Watching TV these days can be a real chore. There aren't many great shows, but even if you stick to the very best and dutifully record them on your DVR, there just aren't enough hours in the day to watch them all. And I'm a guy whose girlfriend lives two states away and who hardly lifts a finger other than the one that presses buttons on the remote control.

So as a service to the refined TV-viewing sloths out there, here are the essentials as I see them.

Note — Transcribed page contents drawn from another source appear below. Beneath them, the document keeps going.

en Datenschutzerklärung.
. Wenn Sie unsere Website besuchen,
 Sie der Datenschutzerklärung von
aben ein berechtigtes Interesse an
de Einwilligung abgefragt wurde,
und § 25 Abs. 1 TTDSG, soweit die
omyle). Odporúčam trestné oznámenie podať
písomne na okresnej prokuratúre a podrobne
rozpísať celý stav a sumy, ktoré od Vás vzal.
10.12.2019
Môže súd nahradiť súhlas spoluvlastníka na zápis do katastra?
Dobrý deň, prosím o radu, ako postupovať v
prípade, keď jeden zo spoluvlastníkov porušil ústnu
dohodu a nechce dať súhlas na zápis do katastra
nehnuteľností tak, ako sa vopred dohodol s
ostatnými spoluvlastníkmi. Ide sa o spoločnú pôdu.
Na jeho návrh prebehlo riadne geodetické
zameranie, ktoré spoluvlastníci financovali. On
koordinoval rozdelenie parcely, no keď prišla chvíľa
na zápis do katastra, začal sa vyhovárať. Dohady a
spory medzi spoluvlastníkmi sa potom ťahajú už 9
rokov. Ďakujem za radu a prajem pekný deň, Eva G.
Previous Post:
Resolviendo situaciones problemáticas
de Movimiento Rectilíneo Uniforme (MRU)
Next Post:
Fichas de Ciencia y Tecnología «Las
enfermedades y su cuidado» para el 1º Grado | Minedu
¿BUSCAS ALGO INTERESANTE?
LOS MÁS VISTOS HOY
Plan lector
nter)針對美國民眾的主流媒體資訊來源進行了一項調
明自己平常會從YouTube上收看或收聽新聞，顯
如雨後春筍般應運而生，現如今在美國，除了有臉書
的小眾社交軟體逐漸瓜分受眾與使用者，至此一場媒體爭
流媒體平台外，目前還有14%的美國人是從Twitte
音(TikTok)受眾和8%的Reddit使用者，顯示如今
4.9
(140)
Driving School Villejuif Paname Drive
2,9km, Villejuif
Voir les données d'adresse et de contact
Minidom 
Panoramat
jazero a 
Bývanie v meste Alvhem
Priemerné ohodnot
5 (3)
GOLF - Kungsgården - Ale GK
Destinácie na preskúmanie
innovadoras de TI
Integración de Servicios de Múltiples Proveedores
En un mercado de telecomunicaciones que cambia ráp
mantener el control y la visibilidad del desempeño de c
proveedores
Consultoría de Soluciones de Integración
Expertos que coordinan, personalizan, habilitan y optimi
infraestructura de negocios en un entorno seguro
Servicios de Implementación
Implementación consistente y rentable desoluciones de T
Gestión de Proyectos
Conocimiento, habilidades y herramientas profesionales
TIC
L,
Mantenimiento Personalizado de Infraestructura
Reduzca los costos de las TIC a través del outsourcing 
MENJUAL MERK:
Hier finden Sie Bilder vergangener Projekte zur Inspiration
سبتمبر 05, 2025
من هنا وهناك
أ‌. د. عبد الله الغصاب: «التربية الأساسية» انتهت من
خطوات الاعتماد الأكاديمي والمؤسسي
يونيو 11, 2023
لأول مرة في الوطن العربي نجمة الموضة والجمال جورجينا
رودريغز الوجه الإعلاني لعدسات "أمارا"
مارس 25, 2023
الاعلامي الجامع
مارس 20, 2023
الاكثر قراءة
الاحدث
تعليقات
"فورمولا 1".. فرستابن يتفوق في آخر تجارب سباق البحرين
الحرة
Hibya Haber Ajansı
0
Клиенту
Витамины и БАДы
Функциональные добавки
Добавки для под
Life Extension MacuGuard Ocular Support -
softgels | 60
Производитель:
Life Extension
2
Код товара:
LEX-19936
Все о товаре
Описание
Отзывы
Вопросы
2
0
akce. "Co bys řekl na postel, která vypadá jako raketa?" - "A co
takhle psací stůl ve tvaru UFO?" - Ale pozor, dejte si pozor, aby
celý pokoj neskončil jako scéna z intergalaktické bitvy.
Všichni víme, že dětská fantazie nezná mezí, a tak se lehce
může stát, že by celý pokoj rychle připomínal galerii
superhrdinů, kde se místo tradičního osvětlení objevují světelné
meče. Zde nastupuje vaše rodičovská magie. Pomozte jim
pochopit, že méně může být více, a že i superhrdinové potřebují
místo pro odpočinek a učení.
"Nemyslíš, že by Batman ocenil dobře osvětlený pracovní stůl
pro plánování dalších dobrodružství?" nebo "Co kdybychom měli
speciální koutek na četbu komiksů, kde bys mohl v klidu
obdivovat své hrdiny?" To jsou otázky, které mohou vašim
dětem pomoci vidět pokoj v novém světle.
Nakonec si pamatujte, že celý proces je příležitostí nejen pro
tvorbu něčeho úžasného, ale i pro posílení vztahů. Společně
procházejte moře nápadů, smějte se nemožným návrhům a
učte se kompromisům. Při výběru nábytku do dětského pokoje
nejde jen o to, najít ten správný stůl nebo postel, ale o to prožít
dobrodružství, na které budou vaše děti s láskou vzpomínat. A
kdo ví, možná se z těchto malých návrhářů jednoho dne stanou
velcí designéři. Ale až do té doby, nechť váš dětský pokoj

  • "Friday Night Lights" -- Better catch this one before it's gone. The movie, based on an exhaustively researched book by Buzz Bissinger, gave us a season in the life of a Texas high school town that, like every other town in Texas, worships football above all else. The TV show, using a fictional Texas setting, allows an even more detailed look into the lives of each character. Every scene rings true. It's heartbreaking, honest and inspiring. There are characters to puzzle over, to hate and to root for. It's all that's great and horrible about sports in America. And it's all that television should aspire to be. Which is why it will likely get canceled before the season ends. Maybe you should wait for the DVD release.
  • "House" -- Back after the baseball playoff hiatus, no other show depicts as likeable an anti-hero. Gregory House is the perfect lout, the disgruntled, impossible-to-hate hero. He plays God with an attitude and hidden softness, and in doing so becomes far more worthy of worship than the dude that supposedly rules over all humanity without ever bothering to even send a postcard.
  • "30 Rock" -- Tina Fey's take on the behind-the-scenes of an SNL-like live comedy show allows her to vent all her years of frustration against television executives and everything else that gets under her skin. But unlike Aaron Sorkin's preachy and smug "Studio 60 on the Sunset Strip," Fey doesn't get bogged down in anything so lofty as The Future of Television or The American Culture War. It's a comedy show about a comedy show, more in line with Sorkin's brilliant "Sports Night" but with it's own edge and lunacy. In last week's episode Alec Baldwin's meddling network exec channels Hannibal Lector to intimidate a clueless NBC page, whom he claims is destined to either one day run the network or "we will all die by his hand." No other sitcom has been worth watching since "Seinfeld."
  • Of course, there are the Comedy Central staples, "The Daily Show," The Colbert Report," and "South Park." They remain as biting and hilarious as ever. Last week's "South Park" was about Satan holding a "My Super Sweet 16"-style Halloween bash at the W Hotel in Los Angeles. The only thing funnier is an episode of "My Super Sweet 16" on MTV, which I catch from time to time as a way of feeling good about my own privileged position in life and thanking my parents I'm somehow not a raging, spoiled brat.
  • I started watching "Heroes" on NBC, one of the more popular break-out hits among the kiddies this year. It's well-conceived, but somewhat obvious in it's plotting. I watch it in fast-forward, more curious about how and when the writing will derail like on "Lost."
  • I was somehow able to convert a football-ignorant Rolling Bones blog contributor to the sublime pleasures of "NFL Films Presents." Almost impossible to find without an extra smart DVR, this ESPN regular breaks down the league into its most curious stories with the best behind-the-scenes footage and in-game audio of any sport. So far there have been pieces on the municipal ownership of The Green Bay Packers, the 24-year career of Morton Andersen, ordinary people who share names with NFL legends, and the peculiar popularity of Phil Collins "In The Air Tonight" during pre-game warmups. All perfectly edited and narrated by Steve Sabol.
  • The Cartoon Network's "Robot Chicken" is consistently surprising and hilarious in sending up pop culture with stop-motion animation of action figures doing naughty and sick things.
  • And "The Office" on NBC might not have me rolling off the couch so far this season, but they have succeeded in keeping the romantic plot to the sidelines while offering cringe-inducing moments like Micheal (Steve Carrell) proving his tolerance by kissing a homosexual employee.

There's plenty more out there, but those are the essentials. And we've all got to save some time for football games. And human contact.